All of the artifacts there were unearthed will be buried with the couple at Briar Hill Carter Cemetery.

Dillard said the artifacts will be cleaned to the extent that they can be without causing any damage and placed in boxes for burial. The artifacts that were found in James McLaney’s grave will be buried with him and those found in Margaret McLaney’s grave will be buried with her.

“The things that were buried with them the first time will be buried with them this time,” McLaney said. “Every one of them.”

McLaney said that he is satisfied that the graves were located and that his great-great-grandparents will now be a peace in a permanent final resting place.

Their first place of rest has not really been all that peaceful over the many years.

On Nov. 13, 1879 James McLaney’s obituary in the Troy Messenger stated that the honored and respected citizen of Troy had “passed peacefully away.” According to the same newspaper, on Nov. 19,1891, Margaret McLaney, who was “bent under the age being nearly 80 years old, in some way, fell into the fire and was fatally burned.”

Both were buried in the rose garden, which over the years, became a victim of progress.
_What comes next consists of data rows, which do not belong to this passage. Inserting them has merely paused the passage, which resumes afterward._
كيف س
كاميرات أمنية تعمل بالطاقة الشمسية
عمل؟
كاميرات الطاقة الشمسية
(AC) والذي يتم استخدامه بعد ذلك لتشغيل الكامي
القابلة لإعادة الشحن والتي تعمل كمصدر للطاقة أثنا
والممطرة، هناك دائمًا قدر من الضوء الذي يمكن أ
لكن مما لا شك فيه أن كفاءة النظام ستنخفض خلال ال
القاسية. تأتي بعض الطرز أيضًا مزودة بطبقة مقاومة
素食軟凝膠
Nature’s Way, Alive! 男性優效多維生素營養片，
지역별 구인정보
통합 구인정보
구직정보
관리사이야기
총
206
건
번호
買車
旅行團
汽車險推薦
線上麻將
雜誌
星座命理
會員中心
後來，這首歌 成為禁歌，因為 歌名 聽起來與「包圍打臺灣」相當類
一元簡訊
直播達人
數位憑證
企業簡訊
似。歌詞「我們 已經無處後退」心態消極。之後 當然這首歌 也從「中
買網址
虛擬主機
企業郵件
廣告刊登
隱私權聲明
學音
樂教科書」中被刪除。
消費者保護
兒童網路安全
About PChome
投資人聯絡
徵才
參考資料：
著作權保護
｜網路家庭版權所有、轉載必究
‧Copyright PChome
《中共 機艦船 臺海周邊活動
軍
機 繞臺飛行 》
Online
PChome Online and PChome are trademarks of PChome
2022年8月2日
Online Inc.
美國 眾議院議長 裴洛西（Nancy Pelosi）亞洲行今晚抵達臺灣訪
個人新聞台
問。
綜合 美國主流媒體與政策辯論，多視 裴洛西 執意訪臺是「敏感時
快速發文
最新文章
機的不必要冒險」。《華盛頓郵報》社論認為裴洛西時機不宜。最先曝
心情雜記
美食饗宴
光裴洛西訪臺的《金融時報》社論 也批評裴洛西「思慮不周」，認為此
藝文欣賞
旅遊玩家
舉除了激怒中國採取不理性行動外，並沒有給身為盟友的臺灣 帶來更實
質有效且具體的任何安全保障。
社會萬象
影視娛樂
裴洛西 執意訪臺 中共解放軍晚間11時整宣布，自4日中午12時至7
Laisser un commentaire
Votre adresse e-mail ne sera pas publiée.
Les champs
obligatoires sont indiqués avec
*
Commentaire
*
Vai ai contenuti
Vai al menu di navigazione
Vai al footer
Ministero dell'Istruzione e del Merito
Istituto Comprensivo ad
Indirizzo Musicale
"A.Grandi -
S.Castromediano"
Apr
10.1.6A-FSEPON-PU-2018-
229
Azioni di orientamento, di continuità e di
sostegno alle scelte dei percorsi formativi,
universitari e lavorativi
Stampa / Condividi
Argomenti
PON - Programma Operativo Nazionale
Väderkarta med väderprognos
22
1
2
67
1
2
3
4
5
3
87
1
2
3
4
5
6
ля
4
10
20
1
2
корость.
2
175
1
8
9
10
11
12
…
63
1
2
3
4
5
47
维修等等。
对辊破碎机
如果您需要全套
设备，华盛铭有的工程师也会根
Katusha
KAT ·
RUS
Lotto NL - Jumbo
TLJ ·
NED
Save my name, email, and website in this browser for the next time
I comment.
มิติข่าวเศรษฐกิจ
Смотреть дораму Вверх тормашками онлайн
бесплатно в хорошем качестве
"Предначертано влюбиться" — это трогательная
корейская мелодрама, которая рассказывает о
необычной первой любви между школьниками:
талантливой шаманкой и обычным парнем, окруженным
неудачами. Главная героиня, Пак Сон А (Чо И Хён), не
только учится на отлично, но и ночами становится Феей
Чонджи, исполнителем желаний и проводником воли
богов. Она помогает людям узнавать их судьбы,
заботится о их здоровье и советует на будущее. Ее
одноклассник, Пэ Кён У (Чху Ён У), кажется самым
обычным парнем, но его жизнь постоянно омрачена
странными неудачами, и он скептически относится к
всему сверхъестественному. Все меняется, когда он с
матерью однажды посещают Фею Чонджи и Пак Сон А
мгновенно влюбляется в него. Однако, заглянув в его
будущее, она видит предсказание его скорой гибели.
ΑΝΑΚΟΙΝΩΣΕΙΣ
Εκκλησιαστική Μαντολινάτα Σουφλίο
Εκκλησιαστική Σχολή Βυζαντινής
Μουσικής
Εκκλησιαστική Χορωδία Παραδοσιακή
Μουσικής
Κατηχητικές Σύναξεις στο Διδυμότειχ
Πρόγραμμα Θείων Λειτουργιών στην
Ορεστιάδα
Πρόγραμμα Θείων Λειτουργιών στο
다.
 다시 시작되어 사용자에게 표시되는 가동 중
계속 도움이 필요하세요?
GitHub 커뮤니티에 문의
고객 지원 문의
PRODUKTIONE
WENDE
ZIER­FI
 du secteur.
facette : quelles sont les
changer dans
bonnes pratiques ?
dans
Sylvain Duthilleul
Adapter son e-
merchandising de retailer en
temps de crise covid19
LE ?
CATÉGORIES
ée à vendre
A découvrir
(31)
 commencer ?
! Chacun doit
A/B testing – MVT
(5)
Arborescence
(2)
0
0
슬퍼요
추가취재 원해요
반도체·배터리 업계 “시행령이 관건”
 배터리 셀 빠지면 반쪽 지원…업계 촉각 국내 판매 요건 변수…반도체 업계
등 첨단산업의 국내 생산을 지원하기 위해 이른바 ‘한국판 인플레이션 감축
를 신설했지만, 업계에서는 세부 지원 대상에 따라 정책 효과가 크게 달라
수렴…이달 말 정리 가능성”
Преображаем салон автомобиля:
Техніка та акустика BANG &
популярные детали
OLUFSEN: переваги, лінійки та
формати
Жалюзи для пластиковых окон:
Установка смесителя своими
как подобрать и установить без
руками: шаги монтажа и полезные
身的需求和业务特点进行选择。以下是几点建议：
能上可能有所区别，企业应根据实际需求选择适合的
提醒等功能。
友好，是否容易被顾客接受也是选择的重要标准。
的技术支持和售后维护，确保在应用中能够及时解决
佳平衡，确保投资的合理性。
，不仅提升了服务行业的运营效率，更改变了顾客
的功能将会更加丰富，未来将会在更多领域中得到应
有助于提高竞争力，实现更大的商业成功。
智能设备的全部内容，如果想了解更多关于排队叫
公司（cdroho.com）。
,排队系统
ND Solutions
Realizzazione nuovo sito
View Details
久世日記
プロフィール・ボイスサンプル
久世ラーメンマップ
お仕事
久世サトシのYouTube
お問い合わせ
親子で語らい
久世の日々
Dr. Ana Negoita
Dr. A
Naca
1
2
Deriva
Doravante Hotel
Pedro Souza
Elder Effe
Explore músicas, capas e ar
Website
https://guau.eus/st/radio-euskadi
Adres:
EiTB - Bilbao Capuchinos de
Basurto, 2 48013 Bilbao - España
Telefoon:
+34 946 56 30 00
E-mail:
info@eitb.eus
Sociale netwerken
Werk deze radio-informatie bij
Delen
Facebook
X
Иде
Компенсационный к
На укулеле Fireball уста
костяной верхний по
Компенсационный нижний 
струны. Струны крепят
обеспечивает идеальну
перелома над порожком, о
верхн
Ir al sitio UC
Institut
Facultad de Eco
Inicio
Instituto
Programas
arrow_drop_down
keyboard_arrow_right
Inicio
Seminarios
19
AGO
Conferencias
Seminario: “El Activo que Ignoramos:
Houses were built near the McLaney’s headstones and, in time, the old rose garden became a prime parking spot and later a playground for children.

During the 1920s, the headstones were moved and, around 1975, removed and left for the trash truck.

However, a family member took the headstones off the curb and stored them under the house on the property.

In 2002, a descendant of the McLaney’s, Melton Carter, was made aware of a planned excavation of the graves and alerted the city and the work was halted.

Mary Alice Sanders of Goshen is the oldest descendant of the McLaneys and her great-granddaughter is the youngest. Both were at the excavation on Monday.

“I guess we have known for along time that the remains would have to be moved at some point,” Sanders said.

“The widening of South Brundidge Street made it necessary. It was just important for us to be here. We’re all relieved that now our ancestors can be at final peace at Briar Hill where a son and daughter are buried.”